Wir sind immer irgendwie „auf dem Weg“. Morgens wenn der Wecker klingelt stehen wir auf und gehen zum Badezimmer. Von dort aus in die Küche um einen Kaffee zu kochen und zu frühstücken. Wir machen uns fertig und gehen zur Arbeit. All dies ist so eingeschliffen in unserem tägichen tun, dass wir es nicht mehr hinterfragen.

Das selbe gilt für Projekte die wir beginnen. Wir haben bereits das ein oder andere Projekt schon hinter uns und wissen genau wie wir etwas anpacken müssen um das Projekt zum Erfolg zu bringen. Wir visualisieren sozusagen diesen Weg zum Projekterfolg. Aber wie bei allem anderen auch kommt es manchmal zu unvorhersehbaren Ereignissen die uns daran hindern bekannte Wege zu gehen. Stau auf der Autobahn und schon fragen wir das Navigationssystem nach einer alternativen Route. Wir holen uns immer wieder Rat und Inspiration im Internet z. B um etwas Essbares mit den Resten des Kühlschranks zu kochen, in Zeitschriften um nachzuschauen welche Diät nun zu den eigenen Lebensumständen am besten passt und bei Freunden wenn man mal nicht klar kommt mit den mürrischen Nachbarn oder keine Ahnung hat wie man Karottenflecken entfernt.

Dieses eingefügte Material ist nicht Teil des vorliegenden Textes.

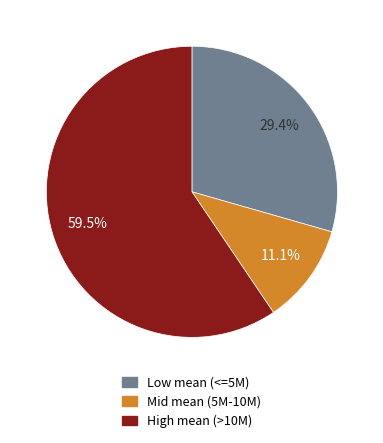

Does any single category account for the majority?

Yes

Nur im Projektalltag mal jemanden um Rat oder Hilfe zu bitten weil man sich nicht sicher ist ob man auf dem richtigen Weg ist, ist um einiges schwieriger. Dabei gibt es ja seit Scrum auch offizielle Wegbegleiter die einem Projektteam coachen und unterstützen. Auch im klassischen Projekmanagment gibt es oftmals Untersützung von einem erfahreren Projektmanagementoffice. Nichts desto trotz brauchen wir auch immer wieder Inspiration und Hilfe von Menschen die zwar nicht auf dem gleichen Weg wie wir sind – sprich nicht im gleichen Projekt – die uns jedoch mit ihrer Erfahrung ein wenig Wegzehrung geben und dazu zwingen eine Pause zu machen und mal die Landschaft zu betrachten bevor wir weiter marschieren.

Und solche Menschen finden wir jährlich auf unseren PMCamps. Deshalb ist mein imaginärer Rucksack leer wenn ich auf ein PMCamp gehe und quillt über vor Ideen und Motivation wenn ich nach zwei Tagen wieder weitergehe. Man trifft neue und alte Bekannte, tauscht sich aus, bekommt Feedback und Mut, ist Mentor und Mentee. Das PMCamp ist für mich unübertrefflich was den Austausch von Erfahrung im Projektmanagement angeht. Nirgends nehme ich so viel mit wie an diesen zwei Tagen von denen ich ein ganzes Jahr zehren kann.

Ich freue mich, dass das PMCamp in München eine Möglichkeit ist dass alle Teilgeber- und nehmer Wegbegleitern werden und wir uns anschliessend an Session und Menschen erinnern wenn wir wieder auf den Weg sind … in Projekten und im Leben allgemein.